Dr Brickmann, JPL, identified the escape of hydrogen into space in 1966. I wrote a paper, with registered copyright in 1978, suggesting we intercept this hydrogen now escaping from earth and put it to work.
Since then many hydrogen wells have been drilled, largely by accident. 8.9 metric tons per day has been recorded from a Russian well. However, there has been little commercial success, mainly due to completion, transport, storage and separation problems. Hydrogen embrittlement in equipment has also been a critically unsafe factor.

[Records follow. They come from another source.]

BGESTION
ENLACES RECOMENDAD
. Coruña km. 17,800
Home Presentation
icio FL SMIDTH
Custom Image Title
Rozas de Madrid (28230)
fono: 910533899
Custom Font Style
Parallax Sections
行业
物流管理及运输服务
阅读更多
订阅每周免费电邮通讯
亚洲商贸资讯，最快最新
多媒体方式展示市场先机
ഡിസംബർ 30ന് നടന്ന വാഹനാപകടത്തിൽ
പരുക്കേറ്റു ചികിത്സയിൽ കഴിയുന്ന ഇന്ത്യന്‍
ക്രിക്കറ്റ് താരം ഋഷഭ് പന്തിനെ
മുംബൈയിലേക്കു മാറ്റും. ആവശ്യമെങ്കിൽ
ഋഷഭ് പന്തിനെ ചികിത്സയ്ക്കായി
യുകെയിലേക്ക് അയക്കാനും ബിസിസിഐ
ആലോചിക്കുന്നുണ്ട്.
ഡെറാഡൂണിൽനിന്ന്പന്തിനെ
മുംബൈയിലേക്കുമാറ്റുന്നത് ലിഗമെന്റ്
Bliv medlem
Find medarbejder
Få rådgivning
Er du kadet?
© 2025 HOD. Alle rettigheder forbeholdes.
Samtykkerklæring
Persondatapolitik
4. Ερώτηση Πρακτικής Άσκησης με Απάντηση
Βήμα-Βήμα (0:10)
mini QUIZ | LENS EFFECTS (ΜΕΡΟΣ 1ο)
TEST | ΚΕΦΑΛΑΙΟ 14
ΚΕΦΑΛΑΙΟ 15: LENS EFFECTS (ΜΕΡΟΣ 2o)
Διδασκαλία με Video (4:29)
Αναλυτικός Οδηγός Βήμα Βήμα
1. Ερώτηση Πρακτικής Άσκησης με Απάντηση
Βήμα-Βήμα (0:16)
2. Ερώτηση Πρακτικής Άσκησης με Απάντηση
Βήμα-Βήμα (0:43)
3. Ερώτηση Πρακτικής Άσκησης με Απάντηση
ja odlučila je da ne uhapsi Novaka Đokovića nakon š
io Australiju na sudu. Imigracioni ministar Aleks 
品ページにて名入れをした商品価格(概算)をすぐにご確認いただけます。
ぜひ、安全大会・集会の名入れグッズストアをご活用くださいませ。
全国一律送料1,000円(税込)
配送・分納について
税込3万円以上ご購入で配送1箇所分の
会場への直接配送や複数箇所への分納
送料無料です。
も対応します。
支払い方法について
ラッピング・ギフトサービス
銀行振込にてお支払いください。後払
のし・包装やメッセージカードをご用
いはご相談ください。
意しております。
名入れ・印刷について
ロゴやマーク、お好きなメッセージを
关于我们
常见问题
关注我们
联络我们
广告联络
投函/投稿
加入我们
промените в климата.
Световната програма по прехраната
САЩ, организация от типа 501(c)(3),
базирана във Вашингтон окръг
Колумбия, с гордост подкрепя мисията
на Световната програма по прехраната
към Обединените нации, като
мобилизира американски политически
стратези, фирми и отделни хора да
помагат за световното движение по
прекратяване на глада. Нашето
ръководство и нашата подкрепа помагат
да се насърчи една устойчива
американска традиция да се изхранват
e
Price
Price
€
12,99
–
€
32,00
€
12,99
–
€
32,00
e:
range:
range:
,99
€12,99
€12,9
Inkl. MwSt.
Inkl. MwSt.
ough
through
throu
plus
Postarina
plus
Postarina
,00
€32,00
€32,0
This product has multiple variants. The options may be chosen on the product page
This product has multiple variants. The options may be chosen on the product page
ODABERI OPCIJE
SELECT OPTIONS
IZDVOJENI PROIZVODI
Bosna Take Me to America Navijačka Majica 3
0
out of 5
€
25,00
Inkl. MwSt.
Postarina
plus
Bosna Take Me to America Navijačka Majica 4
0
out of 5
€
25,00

With considerable hydrogen venting from the earth, over which no one has any control, We hope to drill, intercept some of it and put it to use, pollution free, by making anhydrous ammonia, before it escapes into space.
A bit Off topic, but stll a bit within the limits of the article: there are some advaces in the Context of PtG from Karlsruhe. The article is here: https://www.kit.edu/downloads/pi/KIT_PI_2018_009_Power-to-Gas%20mit%20hohem%20Wirkungsgrad.pdf
I still prever huge grids to balace demand and supply, but with this the alternative / additional Path via PtG has become a bit more reasonable – 50% round trip efficiency seem reachable now with existing and proven techology, using Methan, not Hydrogen, which allows to use existing infrastructre without changes to it.